Saturday, September 25, 2010

Gratitude and Questions

Yesterday morning as I drove to work I marveled at the sky. Every imaginable shade and variation of gray, white, yellow, and blue was visible as the remains of last night's rain gently stepped aside to reveal a brand new sky. I miss New Mexico's skies almost every day, here they are always so obscured by trees. (They're everywhere, seriously...) But I do enjoy what the rain does to the sky here in South Carolina. And first thing in the morning on my way to work it is a glory to behold. I was feeling quite lucky to be up and moving about early enough to witness it.
I was also lucky enough to be a part of a lovely musical experience earlier this week when I went to a Jason Mraz concert.
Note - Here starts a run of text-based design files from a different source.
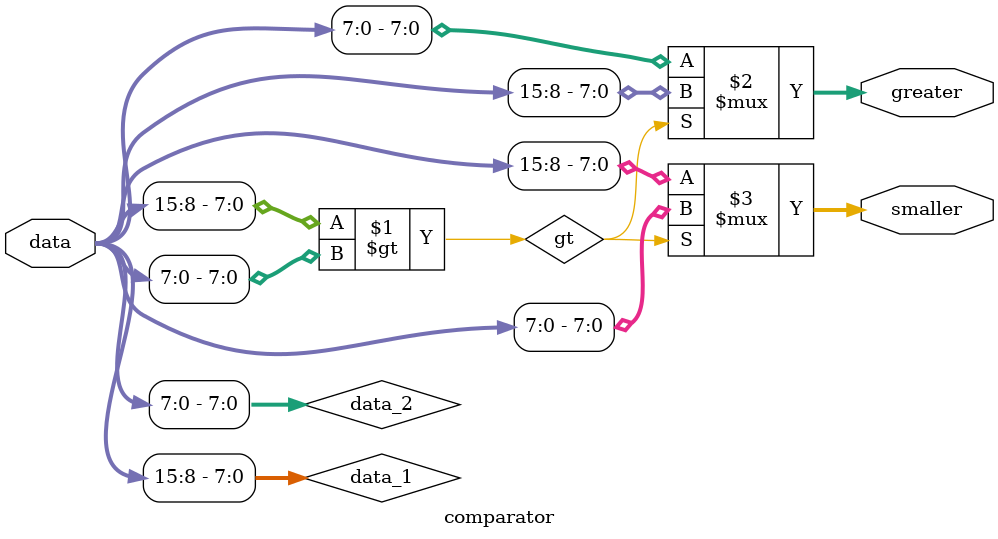
<source format=v>








module comparator #(
    parameter DATA_WIDTH=8
    )(

    input [2*DATA_WIDTH-1:0] data,
    output [DATA_WIDTH-1:0] greater,
    output [DATA_WIDTH-1:0] smaller
    );

    wire [DATA_WIDTH-1:0] data_1;
    wire [DATA_WIDTH-1:0] data_2;
    wire gt;

    assign data_1 = data[2*DATA_WIDTH-1:DATA_WIDTH];
    assign data_2 = data[DATA_WIDTH-1:0];
    assign gt = (data_1 > data_2);

    assign greater = gt ? data_1 : data_2;
    assign smaller = gt ? data_2 : data_1;



endmodule

</source>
He's such a beautiful soul: fun-loving and playful but he also seems to have an element of child-like wonder juxtaposed with a sexy slice of life experiences. I sometimes think that maybe he and I were twins separated at birth - things he says, stuff he does, things he writes about - they all are things I have felt or thought or learned. Too bad we'll never be friends in real life - we'd probably have a ball together.
I think sometimes I need to work harder at showing Alex how much I love him. Words are how I communicate, but actions are what matter most to him. You think I'd be better at it after six years of marriage, but I suppose much of that time was spent figuring out myself and how to be me in our realtionship. I have a tendency to be way too self-involved. It's just so much easier to understand myself rather than those around me, even those to whom I am closest. How should I show it? I really don't know what would be best. The kinds of things I do for him already he doesn't really seem to want or need. What's a girl to do?
Really good music, really good company, really high energy. Love, life, mystery, miracles, people, especially children. Friends. Health. Happiness. Sharing and coming together in unity for a purpose somehow greater than any one. Feeling sexy. No worries - although I've noticed that dancing when worried can relieve the pressure of those worries for awhile.

This little girl, dressed like a fairy and fascinated by a flower - that makes me want to dance.